◆ TASK DIRECTIONS: Rewrite the data from its first line through the line containing "auf dieser Welt, wenn", substituting "Spielzeit" for "Saison" and leaving everything else as it stands.

Stored data entries
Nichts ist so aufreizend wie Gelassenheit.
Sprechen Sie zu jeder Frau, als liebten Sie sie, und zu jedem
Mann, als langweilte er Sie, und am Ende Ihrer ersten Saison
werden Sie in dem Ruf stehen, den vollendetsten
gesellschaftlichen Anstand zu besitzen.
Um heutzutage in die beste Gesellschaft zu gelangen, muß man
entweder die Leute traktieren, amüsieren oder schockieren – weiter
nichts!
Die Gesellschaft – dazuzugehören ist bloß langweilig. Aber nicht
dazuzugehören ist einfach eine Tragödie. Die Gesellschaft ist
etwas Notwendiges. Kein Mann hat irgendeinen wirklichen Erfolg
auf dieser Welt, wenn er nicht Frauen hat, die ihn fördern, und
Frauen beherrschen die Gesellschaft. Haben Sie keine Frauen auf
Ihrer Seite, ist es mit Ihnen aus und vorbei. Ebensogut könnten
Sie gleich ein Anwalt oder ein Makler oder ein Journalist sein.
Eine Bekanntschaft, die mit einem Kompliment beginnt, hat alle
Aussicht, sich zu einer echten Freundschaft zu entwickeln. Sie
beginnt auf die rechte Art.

◆ TASK RESPONSE:
Nichts ist so aufreizend wie Gelassenheit.
Sprechen Sie zu jeder Frau, als liebten Sie sie, und zu jedem
Mann, als langweilte er Sie, und am Ende Ihrer ersten Spielzeit
werden Sie in dem Ruf stehen, den vollendetsten
gesellschaftlichen Anstand zu besitzen.
Um heutzutage in die beste Gesellschaft zu gelangen, muß man
entweder die Leute traktieren, amüsieren oder schockieren – weiter
nichts!
Die Gesellschaft – dazuzugehören ist bloß langweilig. Aber nicht
dazuzugehören ist einfach eine Tragödie. Die Gesellschaft ist
etwas Notwendiges. Kein Mann hat irgendeinen wirklichen Erfolg
auf dieser Welt, wenn er nicht Frauen hat, die ihn fördern, und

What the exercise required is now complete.